The research, Gardner says, will be grist for a book about “the connection between constitutional design and how federalism plays out on the ground.” Toward that end, he interviewed scholars and government officials about how the federal systems really work in their countries — about what happens when a nation’s federal government and one of its states or provinces disagree with each other.

In two separate trips, Gardner was in Italy, Switzerland and Austria — but not Rome, Bern and Vienna. “The national capitals are places where people tend to favor centralized power,” he says. “I like to go out into the provinces, and in particular places where there is resistance to central power.” And so in January he conducted interviews in the French-speaking west of Switzerland and in western Austria, more rural and conservative than in cosmopolitan Vienna; and in February he did research in northern Italy, in a German-speaking area near the Alps.

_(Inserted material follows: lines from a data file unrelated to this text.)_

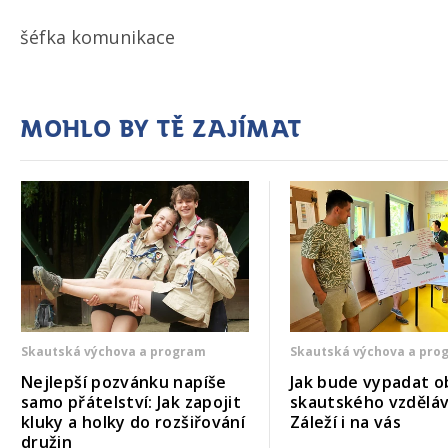
šéfka komunikace
Mohlo by tě zajímat
Skautská výchova a program
Skautská výchova a pro
Nejlepší pozvánku napíše
Jak bude vypadat o
samo přátelství: Jak zapojit
skautského vzděláv
kluky a holky do rozšiřování
Záleží i na vás
družin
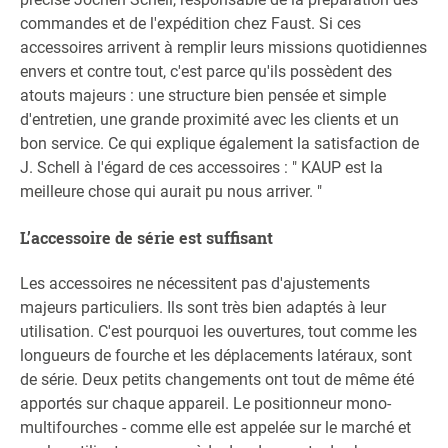
commandes et de l'expédition chez Faust. Si ces
accessoires arrivent à remplir leurs missions quotidiennes
envers et contre tout, c'est parce qu'ils possèdent des
atouts majeurs : une structure bien pensée et simple
d'entretien, une grande proximité avec les clients et un
bon service. Ce qui explique également la satisfaction de
J. Schell à l'égard de ces accessoires : " KAUP est la
meilleure chose qui aurait pu nous arriver. "
L’accessoire de série est suffisant
Les accessoires ne nécessitent pas d'ajustements
majeurs particuliers. Ils sont très bien adaptés à leur
utilisation. C'est pourquoi les ouvertures, tout comme les
longueurs de fourche et les déplacements latéraux, sont
de série. Deux petits changements ont tout de même été
apportés sur chaque appareil. Le positionneur mono-
multifourches - comme elle est appelée sur le marché et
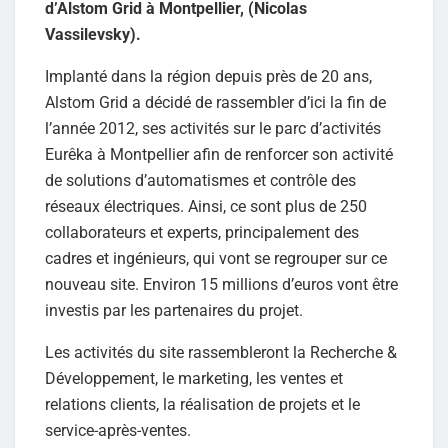
d’Alstom Grid à Montpellier, (Nicolas
Vassilevsky).
Implanté dans la région depuis près de 20 ans,
Alstom Grid a décidé de rassembler d’ici la fin de
l’année 2012, ses activités sur le parc d’activités
Eurêka à Montpellier afin de renforcer son activité
de solutions d’automatismes et contrôle des
réseaux électriques. Ainsi, ce sont plus de 250
collaborateurs et experts, principalement des
cadres et ingénieurs, qui vont se regrouper sur ce
nouveau site. Environ 15 millions d’euros vont être
investis par les partenaires du projet.
Les activités du site rassembleront la Recherche &
Développement, le marketing, les ventes et
relations clients, la réalisation de projets et le
service-après-ventes.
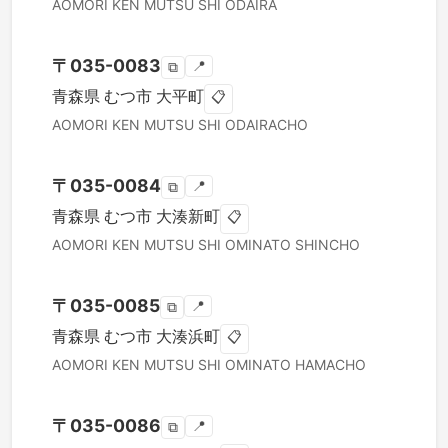
AOMORI KEN
MUTSU SHI
ODAIRA
〒
035-0083
📍
⧉
青森県
むつ市
大平町
📋
AOMORI KEN
MUTSU SHI
ODAIRACHO
〒
035-0084
📍
⧉
青森県
むつ市
大湊新町
📋
AOMORI KEN
MUTSU SHI
OMINATO SHINCHO
〒
035-0085
📍
⧉
青森県
むつ市
大湊浜町
📋
AOMORI KEN
MUTSU SHI
OMINATO HAMACHO
〒
035-0086
📍
⧉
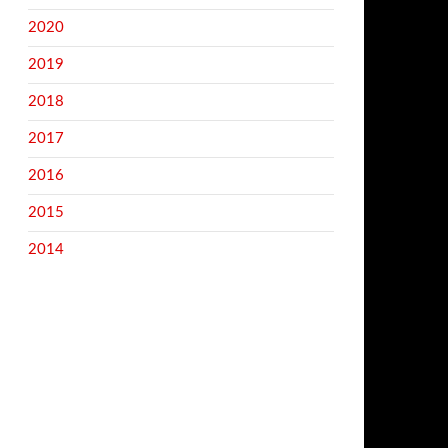
2020
2019
2018
2017
2016
2015
2014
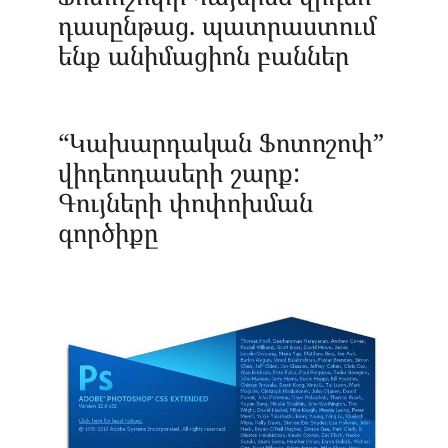
դասընթաց. պատրաստում
ենք անիմացիոն բաններ
“Կախարդական Ֆոտոշոփ”
վիդեոդասերի շարք:
Գույների փոփոխման
գործիքը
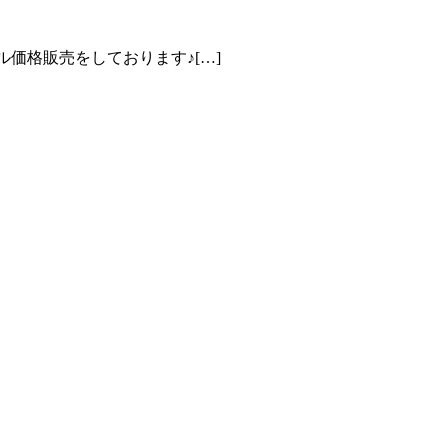
ール価格販売をしております♪[…]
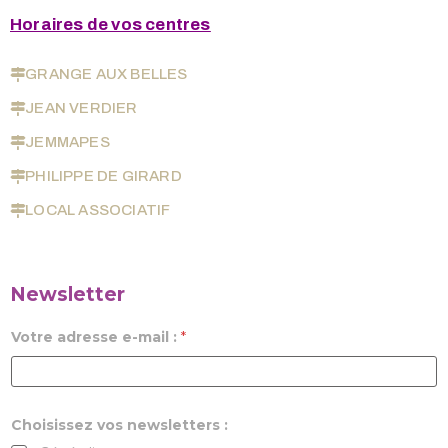
Horaires de vos centres
GRANGE AUX BELLES
JEAN VERDIER
JEMMAPES
PHILIPPE DE GIRARD
LOCAL ASSOCIATIF
Newsletter
Votre adresse e-mail :
*
Choisissez vos newsletters :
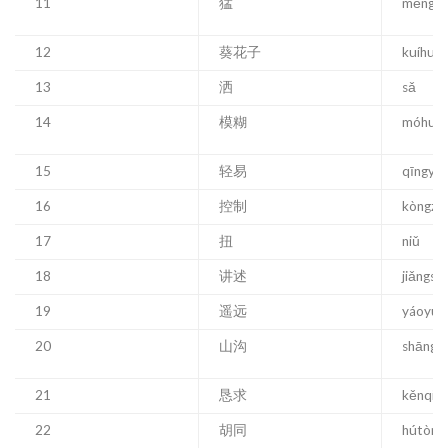
11
猛
měng
12
葵花子
kuíhuāz
13
洒
sǎ
14
模糊
móhu
15
轻易
qīngyì
16
控制
kòngzhì
17
扭
niǔ
18
讲述
jiǎngsh
19
遥远
yáoyuǎ
20
山沟
shāngō
21
恳求
kěnqiú
22
胡同
hútòng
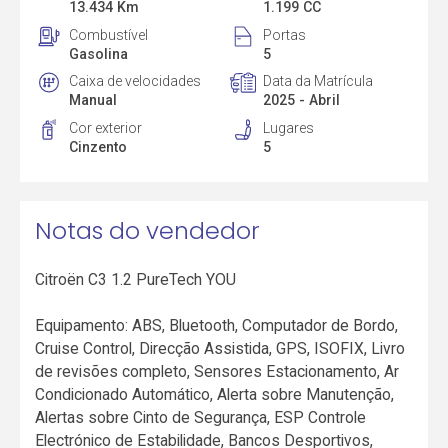
13.434 Km
1.199 CC
Combustível
Portas
Gasolina
5
Caixa de velocidades
Data da Matrícula
Manual
2025 - Abril
Cor exterior
Lugares
Cinzento
5
Notas do vendedor
Citroën C3 1.2 PureTech YOU
Equipamento: ABS, Bluetooth, Computador de Bordo,
Cruise Control, Direcção Assistida, GPS, ISOFIX, Livro
de revisões completo, Sensores Estacionamento, Ar
Condicionado Automático, Alerta sobre Manutenção,
Alertas sobre Cinto de Segurança, ESP Controle
Electrónico de Estabilidade, Bancos Desportivos,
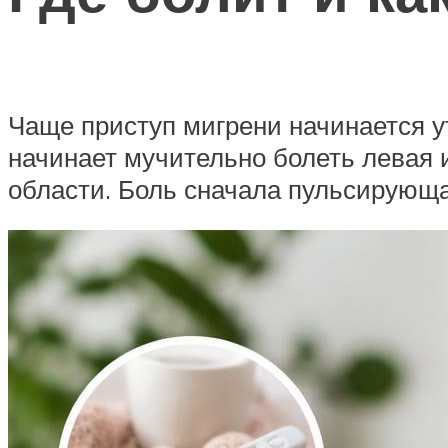
Чаще приступ мигрени начинается у
начинает мучительно болеть левая и
области. Боль сначала пульсирующ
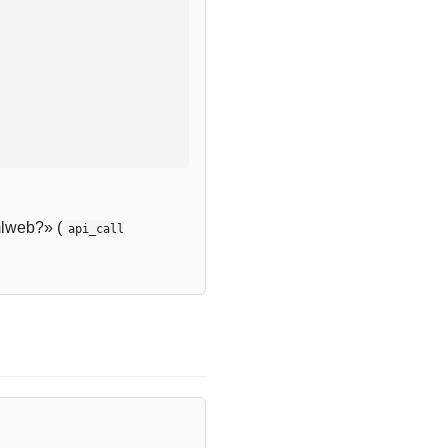
lweb?» (
api_call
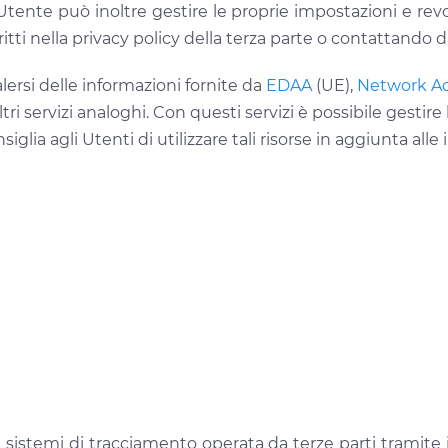
'Utente può inoltre gestire le proprie impostazioni e revo
ritti nella privacy policy della terza parte o contattando 
rsi delle informazioni fornite da
EDAA
(UE),
Network Adv
tri servizi analoghi. Con questi servizi è possibile gesti
onsiglia agli Utenti di utilizzare tali risorse in aggiunta 
 sistemi di tracciamento operata da terze parti tramite i 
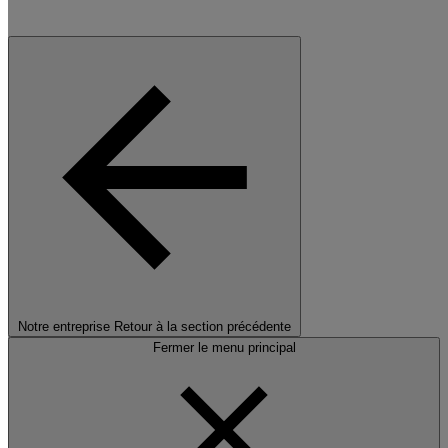
Notre entreprise
Retour à la section précédente
Fermer le menu principal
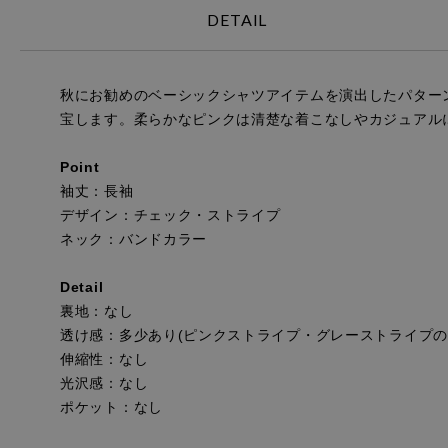
DETAIL
秋にお勧めのベーシックシャツアイテムを演出したパター
宝します。柔らかなピンクは清楚な着こなしやカジュアルにも
Point
袖丈：長袖
デザイン：チェック・ストライプ
ネック：バンドカラー
Detail
裏地：なし
透け感：多少あり(ピンクストライプ・グレーストライプの
伸縮性：なし
光沢感：なし
ポケット：なし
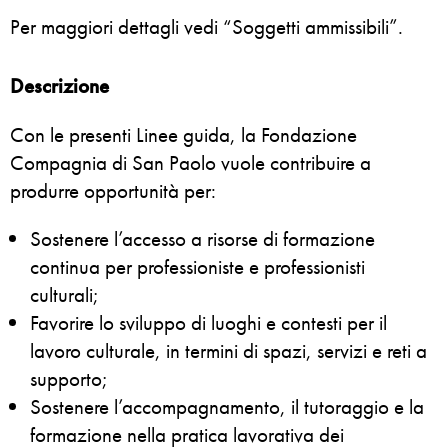
Per maggiori dettagli vedi “Soggetti ammissibili”.
Descrizione
Con le presenti Linee guida, la Fondazione
Compagnia di San Paolo vuole contribuire a
produrre opportunità per:
Sostenere l’accesso a risorse di formazione
continua per professioniste e professionisti
culturali;
Favorire lo sviluppo di luoghi e contesti per il
lavoro culturale, in termini di spazi, servizi e reti a
supporto;
Sostenere l’accompagnamento, il tutoraggio e la
formazione nella pratica lavorativa dei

“I got very positive reactions,” he says. “They were eager to talk about this.”

James Gardner, right, and Thomas Fleiner, professor at the University of Brig, visit the National Council’s chamber in Vienna.

At issue was the question of how the struggle for power plays out in everyday governance and how national constitutions both enable and limit that process. “How do Swiss cantons, Austrian Länder and Italian regiones use their power against the central government to get what they want?” Gardner asks. “How does this play out, in what forums, by what means and using what tools?”

So, for example, during his 10-day trip in January, he interviewed a Swiss legislator, a member of the lower house of the nation’s Federal Assembly called the National Council, who spoke about “a very live and vital direct democratic check on the national legislature.” Any legislation passed by the Federal Assembly can be challenged by a popular referendum, which can land on the ballot with a mere 50,000 petition signatures. It seems to be an independent check on government power, Gardner says, but the legislator himself is part of a civil society group that could mobilize that many signatures in a heartbeat. So the referendum provision becomes essentially “a second bite at the apple,” Gardner says, for legislators who voted against a law and want another shot at torpedoing it.

The weeklong February trip combined field research with Gardner’s appointment as Federalism Scholar in Residence at the European Academy’s Institute for Studies in Federalism and Regionalism. Under the appointment — for which Gardner was selected after a competitive process — he spent one week at the academy in Bozen-Balzano in northern Italy. There, he presented an academic paper on federalism and regionalism, addressing an audience of European Union and member state government officials and scholars from all over the world, including Asia, Africa and North and South America. He also attended and took part in sessions of this prestigious program on federalism, so important in the EU.

Planned for the summer is field research in Germany and Argentina. Gardner’s work is supported by a grant from the Baldy Center for Law & Social Policy. “I am building up a broadening base of knowledge and work in comparative federalism, and trying to study as many governments as I can,” he says.